Ülkemizdeki yangınların %83.3’ü Haziran - Ekim ayları arasında meydana gelmekte, ayrıca çıkan yangınların %32 gibi önemli bir kısmı 12:00 – 15:00 saatleri arasında yani yakıt nem kapsamının en düşük olduğu dönemde meydana gelmektedir. Ayrıca orman yangınların en az yarısı ihmal ve dikkatsizlikten kaynaklanmaktadır. Bu durumda en çok yangın görülen illerdeki orman yangınlarının kontrol altına alınması ve ihmal-dikkatsizliğe yönelik yoğun bilinçlendirme eğitimleri ile ülkemizdeki orman yangınları riskinin yarı yarıya azaltabilecektir.

Bu nedenle, 23.01.2008 tarihinde yürürlüğe giren 5728 Sayılı Temel Ceza Kanunlarına Uyum Amacıyla Çeşitli Kanunlarda ve Diğer Bazı Kanunlarda Değişiklik Yapılmasına Dair Kanun ile 6831 sayılı Orman Kanunu’nun 104’üncü maddesi yeniden düzenlenerek Türkiye’de 01 Haziran–31 Ekim tarihleri arasını kapsayan 5 aylık yangın mevsimi 01 Mayıs–30 Kasım olarak değiştirilip 2 ay uzatılmıştır. Böylece artık özellikle orman yangınlarına hassas bölgelerde daha erken önlem alınması ve bu önlemleri daha uzun süre devam ettirebilmesi mümkün olabilmektedir.

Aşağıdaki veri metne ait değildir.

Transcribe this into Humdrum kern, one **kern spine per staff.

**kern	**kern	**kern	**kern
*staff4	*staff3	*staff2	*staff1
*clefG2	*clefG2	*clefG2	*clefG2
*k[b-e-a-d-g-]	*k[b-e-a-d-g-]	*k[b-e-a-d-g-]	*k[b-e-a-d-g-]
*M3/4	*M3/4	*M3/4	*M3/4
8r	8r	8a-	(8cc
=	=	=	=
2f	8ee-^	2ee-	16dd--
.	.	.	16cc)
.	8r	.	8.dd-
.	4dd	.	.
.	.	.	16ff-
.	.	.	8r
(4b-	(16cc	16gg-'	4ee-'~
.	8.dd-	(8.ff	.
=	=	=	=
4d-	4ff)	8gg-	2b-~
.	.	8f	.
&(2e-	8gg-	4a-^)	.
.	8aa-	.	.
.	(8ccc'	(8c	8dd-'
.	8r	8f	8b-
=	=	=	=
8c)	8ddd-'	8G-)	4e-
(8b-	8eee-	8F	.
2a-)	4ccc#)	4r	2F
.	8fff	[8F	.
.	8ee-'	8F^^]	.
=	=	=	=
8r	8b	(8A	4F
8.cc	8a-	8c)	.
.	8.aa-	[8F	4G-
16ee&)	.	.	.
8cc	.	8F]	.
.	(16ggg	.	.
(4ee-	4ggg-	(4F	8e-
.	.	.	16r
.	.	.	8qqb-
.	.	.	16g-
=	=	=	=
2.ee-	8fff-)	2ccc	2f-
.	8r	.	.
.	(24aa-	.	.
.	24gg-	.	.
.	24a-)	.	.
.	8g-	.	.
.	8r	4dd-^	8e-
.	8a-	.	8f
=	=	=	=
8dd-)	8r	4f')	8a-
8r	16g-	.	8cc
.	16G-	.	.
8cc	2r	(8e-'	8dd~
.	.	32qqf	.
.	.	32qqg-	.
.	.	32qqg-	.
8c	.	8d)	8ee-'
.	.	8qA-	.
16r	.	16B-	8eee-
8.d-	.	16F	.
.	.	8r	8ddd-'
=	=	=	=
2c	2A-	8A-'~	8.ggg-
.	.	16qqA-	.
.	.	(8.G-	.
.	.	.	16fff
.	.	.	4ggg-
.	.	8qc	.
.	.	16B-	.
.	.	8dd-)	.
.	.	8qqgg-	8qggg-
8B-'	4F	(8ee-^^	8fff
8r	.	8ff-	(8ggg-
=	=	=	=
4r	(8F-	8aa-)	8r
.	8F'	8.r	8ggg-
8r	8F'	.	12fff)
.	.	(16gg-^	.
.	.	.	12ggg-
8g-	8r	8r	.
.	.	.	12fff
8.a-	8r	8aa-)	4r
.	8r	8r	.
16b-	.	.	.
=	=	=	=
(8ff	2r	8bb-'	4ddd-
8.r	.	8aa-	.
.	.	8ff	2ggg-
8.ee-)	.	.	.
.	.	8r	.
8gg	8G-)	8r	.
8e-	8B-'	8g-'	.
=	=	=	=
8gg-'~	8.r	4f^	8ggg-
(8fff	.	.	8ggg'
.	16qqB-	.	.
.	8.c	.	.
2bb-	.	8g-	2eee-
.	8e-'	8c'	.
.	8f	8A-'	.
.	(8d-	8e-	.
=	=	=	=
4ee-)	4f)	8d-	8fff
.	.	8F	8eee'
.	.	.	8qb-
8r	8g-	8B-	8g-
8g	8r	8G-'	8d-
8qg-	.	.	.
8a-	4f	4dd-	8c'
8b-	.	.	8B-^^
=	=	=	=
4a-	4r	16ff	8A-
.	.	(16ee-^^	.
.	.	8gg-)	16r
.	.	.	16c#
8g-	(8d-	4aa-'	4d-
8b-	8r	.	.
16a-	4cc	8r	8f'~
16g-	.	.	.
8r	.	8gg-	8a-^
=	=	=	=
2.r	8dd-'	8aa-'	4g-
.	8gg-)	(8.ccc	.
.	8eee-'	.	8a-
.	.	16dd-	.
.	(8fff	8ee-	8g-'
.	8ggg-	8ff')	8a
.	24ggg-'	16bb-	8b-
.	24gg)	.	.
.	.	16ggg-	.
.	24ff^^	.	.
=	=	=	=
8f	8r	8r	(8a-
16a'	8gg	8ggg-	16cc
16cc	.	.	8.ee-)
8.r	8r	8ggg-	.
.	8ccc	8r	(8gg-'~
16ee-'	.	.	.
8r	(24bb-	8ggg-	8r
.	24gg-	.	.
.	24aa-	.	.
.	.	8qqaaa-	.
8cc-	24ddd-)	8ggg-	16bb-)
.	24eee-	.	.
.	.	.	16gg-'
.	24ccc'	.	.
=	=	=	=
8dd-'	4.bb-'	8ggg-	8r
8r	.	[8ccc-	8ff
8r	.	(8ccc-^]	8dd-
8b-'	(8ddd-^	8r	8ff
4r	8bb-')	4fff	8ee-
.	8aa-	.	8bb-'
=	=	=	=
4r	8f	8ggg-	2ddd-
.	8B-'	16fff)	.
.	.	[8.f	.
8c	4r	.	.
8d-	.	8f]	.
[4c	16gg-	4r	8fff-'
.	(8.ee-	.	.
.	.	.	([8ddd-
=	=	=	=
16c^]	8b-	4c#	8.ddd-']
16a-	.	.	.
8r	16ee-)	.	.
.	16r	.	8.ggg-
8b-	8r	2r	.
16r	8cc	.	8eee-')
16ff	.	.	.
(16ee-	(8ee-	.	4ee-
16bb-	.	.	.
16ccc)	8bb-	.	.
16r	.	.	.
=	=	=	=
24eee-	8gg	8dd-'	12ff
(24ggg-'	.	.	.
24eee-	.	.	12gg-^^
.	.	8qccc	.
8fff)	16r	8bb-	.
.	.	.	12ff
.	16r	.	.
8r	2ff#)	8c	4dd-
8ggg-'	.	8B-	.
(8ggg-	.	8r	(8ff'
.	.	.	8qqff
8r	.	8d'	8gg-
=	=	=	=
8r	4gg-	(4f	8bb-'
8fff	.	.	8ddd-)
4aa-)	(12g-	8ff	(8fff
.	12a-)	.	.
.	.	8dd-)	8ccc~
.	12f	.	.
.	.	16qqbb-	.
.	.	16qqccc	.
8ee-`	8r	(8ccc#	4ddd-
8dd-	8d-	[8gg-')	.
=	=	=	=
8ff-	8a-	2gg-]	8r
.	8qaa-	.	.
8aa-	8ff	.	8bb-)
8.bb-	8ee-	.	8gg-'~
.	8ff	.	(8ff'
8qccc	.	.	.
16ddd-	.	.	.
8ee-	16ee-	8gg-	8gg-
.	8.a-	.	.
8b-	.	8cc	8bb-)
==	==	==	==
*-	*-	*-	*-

Bu nedenlerden dolayı, ülkemizde orman yangınları ile erken mücadele edebilmek için, ormanlarımıza özel orman meteoroloji istasyonlarının kurulması ve ormanlara yaklaşan yıldırımlı fırtınaları takip edebilen, bunların ormanlarda çarptığı noktaları otomatik olarak belirleyip gösterebilen “Yıldırım Detektörleri” ağının ve yangın yerindeki rüzgar değişimlerini gösteren küçük meteoroloji radarlarının Türkiye’de de en azından Ege ve Akdeniz Bölgelerinde daha yaygın bir şekilde kurulup işletilmesi gerekir.

Diğer bir deyişle yangın yerinde ve esnasında, rüzgarın yönü ve şiddetindeki anlık değişimlerin tespit edilmesi, yangın söndürme çalışmalarını yönlendirmek için hayati önem taşır. Bu nedenle noktasal rüzgar tahminleri için bilinen yangın bölgelerinin, kompleks arazi simülasyon ve model çalışmalarına da önem verilmelidir.

Ayrıca, orman yangını oluşturabilecek potansiyele sahip alanlarda yanıcı madde olarak bulunan çeşitli ormanaltı bitkilerinin ya da kurumuş̧ yaprak, ot ve çeşitli organik artıkların toplanması ve ormanlık alanların bu maddelerden temizlenerek orman yangınlarının başlamasına neden olacak etmenlerin ortadan kaldırılması gerekir. Buna ilave olarak, orman yangınları kurak koşulların etkisi altında oluştuğu için, ormanlık alanların iklim özellikleri iyi bir şekilde incelenerek orman yangını riski bulunan bu alanlarda kurak dönemlerin belirlenmesi sağlanmalıdır

Özetle, orman yangınının çıkmasına engel olmak veya çıkabilecek yangınların sayılarını olabildiğince azaltmak için halkı bilgilendirmek, riski azaltmak, erken uyarı ve acil müdahale ile birlikte üniversitelerde her disiplinden bilim insanı ile ekip çalışılmasına daha fazla önem vermek zorundayız.